> **What to do**
Write out, word for word, every line from the one where "pinky pip: (223, 182)" occurs to the final line of the entries, and nothing beyond them.

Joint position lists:
[Start of Attachment]
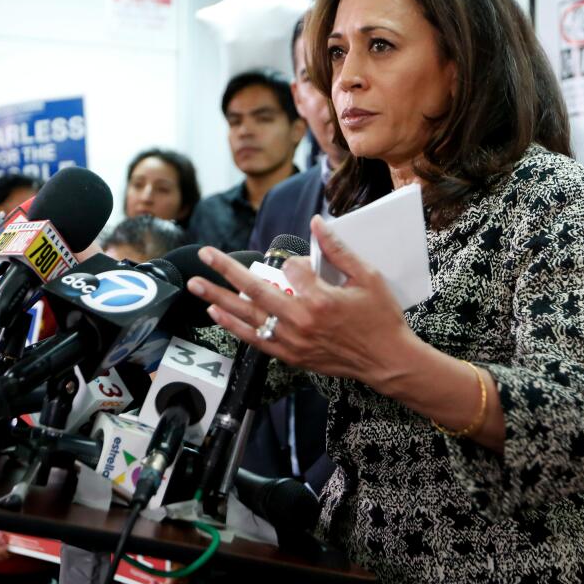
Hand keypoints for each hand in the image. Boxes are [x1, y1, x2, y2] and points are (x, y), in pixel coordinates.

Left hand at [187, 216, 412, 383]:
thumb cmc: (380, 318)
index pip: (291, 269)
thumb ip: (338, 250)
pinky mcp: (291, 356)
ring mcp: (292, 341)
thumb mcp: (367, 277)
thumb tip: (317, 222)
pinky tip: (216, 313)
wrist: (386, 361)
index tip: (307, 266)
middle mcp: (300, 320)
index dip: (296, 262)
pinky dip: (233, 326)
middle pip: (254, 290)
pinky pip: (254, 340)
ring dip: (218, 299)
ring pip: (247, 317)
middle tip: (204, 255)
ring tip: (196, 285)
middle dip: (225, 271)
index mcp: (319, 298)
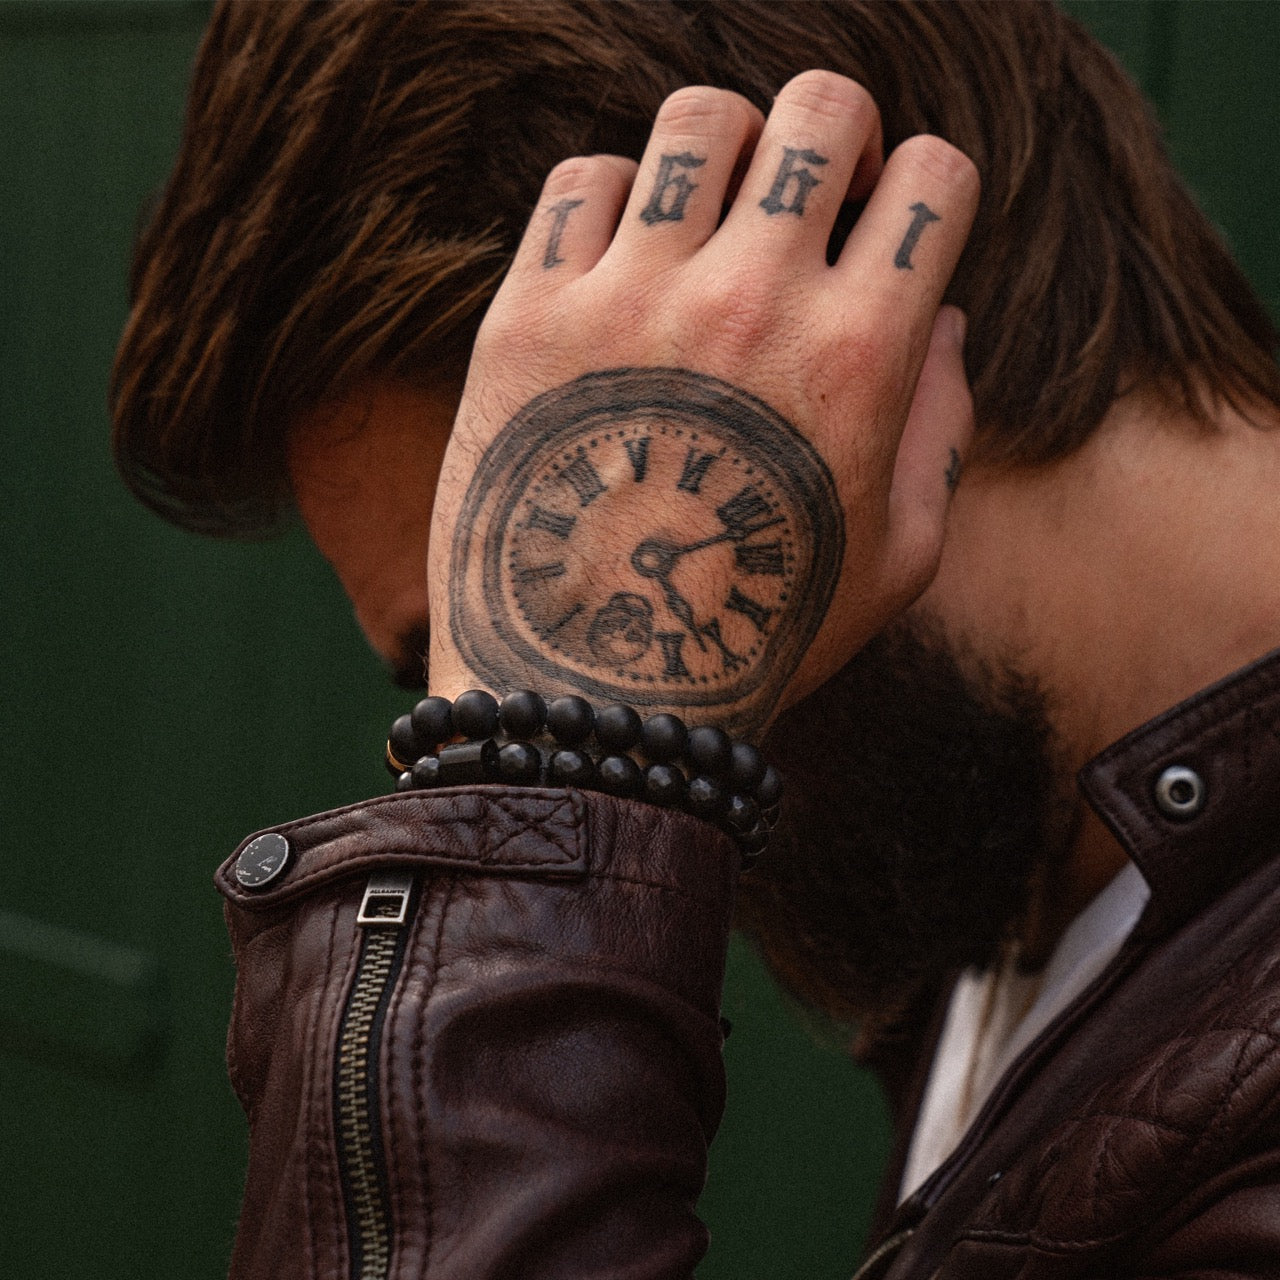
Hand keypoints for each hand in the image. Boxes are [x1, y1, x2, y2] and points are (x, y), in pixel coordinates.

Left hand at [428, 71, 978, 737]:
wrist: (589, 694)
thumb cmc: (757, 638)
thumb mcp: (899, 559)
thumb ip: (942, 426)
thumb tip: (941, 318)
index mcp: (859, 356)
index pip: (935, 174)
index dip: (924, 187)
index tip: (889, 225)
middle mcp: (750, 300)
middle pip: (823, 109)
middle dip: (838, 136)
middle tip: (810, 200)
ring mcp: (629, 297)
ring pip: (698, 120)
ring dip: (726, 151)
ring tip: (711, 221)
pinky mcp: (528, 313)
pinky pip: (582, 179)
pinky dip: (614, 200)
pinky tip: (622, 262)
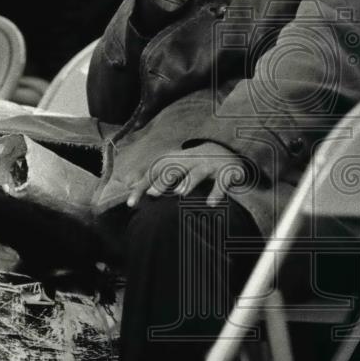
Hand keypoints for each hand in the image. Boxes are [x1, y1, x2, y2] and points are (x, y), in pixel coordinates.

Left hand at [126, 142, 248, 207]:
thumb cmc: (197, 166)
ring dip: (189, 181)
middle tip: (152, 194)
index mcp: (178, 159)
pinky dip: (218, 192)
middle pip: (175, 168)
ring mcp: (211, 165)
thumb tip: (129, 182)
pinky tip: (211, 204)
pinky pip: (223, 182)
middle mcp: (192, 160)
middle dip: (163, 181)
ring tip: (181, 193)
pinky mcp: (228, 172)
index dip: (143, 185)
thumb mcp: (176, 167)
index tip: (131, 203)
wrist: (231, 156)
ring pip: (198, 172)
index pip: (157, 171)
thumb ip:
[End of Attachment]
> **Worked solution**
pinky pip: (223, 182)
middle mcp: (192, 160)
middle dip: (163, 181)
ring tip: (181, 193)
pinky mcp: (228, 172)
index dip: (143, 185)
thumb mcp: (176, 167)
index tip: (131, 203)
wrist: (231, 156)
ring pip: (198, 172)
index pip: (157, 171)
thumb ip:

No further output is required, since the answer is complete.